Tasks for this exercise:
1. Answer these questions about the PyBorg introduction, each in a few words.
(a) Which optimization library is PyBorg written with?
(b) What command installs the prerequisites?
(c) How many function evaluations does the DTLZ2 script run?
2. Carry on the PyBorg introduction from the point where it stops.

Selected text:
——————————

Introduction to PyBorg – basic setup and running

PyBorg is a new secondary implementation of Borg, written entirely in Python using the Platypus optimization library. PyBorg was developed by Andrew Dircks based on the original implementation in C and it is intended primarily as a learning tool as it is less efficient than the original C version (which you can still use with Python but through the use of the plugin “wrapper” also found in the package). PyBorg can be found in the same repository where the original Borg can be downloaded, for which you can request access here: http://borgmoea.org/#contact

This blogpost is intended to demonstrate this new implementation. To follow along, first you need to either clone or download the BitBucket repository after you gain access.

Setting up the required packages is easy. In your terminal, navigate to the Python directory in the repository and install all prerequisites using python setup.py install. This will install all requirements (i.e. the Platypus library, numpy, scipy and six) for you in your current environment.

You can test that everything works fine by running the optimization on the DTLZ2 test function, found in dtlz2.py. The script creates an instance of the problem (as it is already defined in the Platypus library), sets it up as a ploblem for Borg to optimize and runs the algorithm for 10,000 function evaluations:

    # define a DTLZ2 problem instance from the Platypus library
    nobjs = 3
    problem = DTLZ2(nobjs)

——————————

Listed entries:
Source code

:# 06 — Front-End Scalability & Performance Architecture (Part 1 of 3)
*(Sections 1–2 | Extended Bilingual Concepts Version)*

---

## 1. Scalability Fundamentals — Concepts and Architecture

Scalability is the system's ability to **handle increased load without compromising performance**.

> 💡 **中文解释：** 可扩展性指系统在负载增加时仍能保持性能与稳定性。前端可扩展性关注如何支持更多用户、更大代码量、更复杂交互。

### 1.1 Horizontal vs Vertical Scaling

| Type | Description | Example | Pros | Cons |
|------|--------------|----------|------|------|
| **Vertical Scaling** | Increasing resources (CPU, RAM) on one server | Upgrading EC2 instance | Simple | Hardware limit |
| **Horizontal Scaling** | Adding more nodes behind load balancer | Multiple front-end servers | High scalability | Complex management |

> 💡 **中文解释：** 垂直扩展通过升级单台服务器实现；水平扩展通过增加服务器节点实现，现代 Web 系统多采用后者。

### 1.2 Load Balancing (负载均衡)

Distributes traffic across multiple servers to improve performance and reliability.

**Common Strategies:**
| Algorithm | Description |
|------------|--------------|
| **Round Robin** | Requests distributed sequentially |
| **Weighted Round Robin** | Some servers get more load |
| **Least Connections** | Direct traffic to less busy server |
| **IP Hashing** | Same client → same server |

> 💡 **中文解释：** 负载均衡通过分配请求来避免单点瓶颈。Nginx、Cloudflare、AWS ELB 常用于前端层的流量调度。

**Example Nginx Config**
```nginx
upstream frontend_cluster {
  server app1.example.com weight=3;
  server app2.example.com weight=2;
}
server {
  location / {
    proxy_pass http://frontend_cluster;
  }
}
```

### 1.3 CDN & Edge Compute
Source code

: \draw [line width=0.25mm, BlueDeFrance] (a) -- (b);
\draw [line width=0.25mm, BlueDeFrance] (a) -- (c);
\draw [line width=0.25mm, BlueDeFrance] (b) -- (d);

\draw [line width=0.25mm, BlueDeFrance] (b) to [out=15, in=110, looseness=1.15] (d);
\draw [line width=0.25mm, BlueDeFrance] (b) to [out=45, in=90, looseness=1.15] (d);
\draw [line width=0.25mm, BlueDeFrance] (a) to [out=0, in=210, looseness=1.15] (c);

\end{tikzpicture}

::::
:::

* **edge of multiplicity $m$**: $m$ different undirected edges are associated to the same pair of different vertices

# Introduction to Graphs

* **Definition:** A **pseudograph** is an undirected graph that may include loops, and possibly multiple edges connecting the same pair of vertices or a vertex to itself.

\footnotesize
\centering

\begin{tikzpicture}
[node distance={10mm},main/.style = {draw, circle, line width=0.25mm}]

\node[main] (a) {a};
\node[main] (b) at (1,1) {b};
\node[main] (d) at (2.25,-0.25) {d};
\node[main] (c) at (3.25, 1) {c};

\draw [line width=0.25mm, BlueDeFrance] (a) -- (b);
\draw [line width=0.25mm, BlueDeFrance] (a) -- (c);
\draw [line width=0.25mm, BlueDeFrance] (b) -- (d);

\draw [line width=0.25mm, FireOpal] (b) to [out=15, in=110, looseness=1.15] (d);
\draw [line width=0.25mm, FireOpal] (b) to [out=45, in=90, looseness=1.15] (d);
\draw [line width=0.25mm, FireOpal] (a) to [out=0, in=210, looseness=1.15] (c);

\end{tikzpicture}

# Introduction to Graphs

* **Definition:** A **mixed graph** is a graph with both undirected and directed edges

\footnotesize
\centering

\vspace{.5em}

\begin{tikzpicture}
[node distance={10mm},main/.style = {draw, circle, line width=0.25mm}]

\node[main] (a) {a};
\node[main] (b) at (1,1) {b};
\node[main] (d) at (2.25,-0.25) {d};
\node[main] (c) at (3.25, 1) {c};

——————————

Answers to the exercise:
1.
(a) The Platypus optimization library.
(b) python setup.py install
(c) 10,000.

2.
    # define and run the Borg algorithm for 10000 evaluations
    algorithm = BorgMOEA(problem, epsilons=0.1)
    algorithm.run(10000)

A handy 3D scatter plot is also generated to show the optimization results.

The repository also comes with two other scripts dtlz2_runtime.py and dtlz2_advanced.py.
The first demonstrates how to use the Platypus hypervolume indicator at a specified runtime frequency to get learn about its progress as the algorithm goes through function evaluations:

The latter provides more advanced functionality that allows you define custom parameters for Borg. It also includes a function to generate runtime data from the run. Both scripts are useful to diagnose how your algorithm is performing on any given problem.

The rest of this post is a demo of how you can use PyBorg with your own Python model and all of the above. I’ll be using a model I’ve used before, which can be found here, and I’ll formulate it so it only uses the first three objectives for the purposes of demonstration.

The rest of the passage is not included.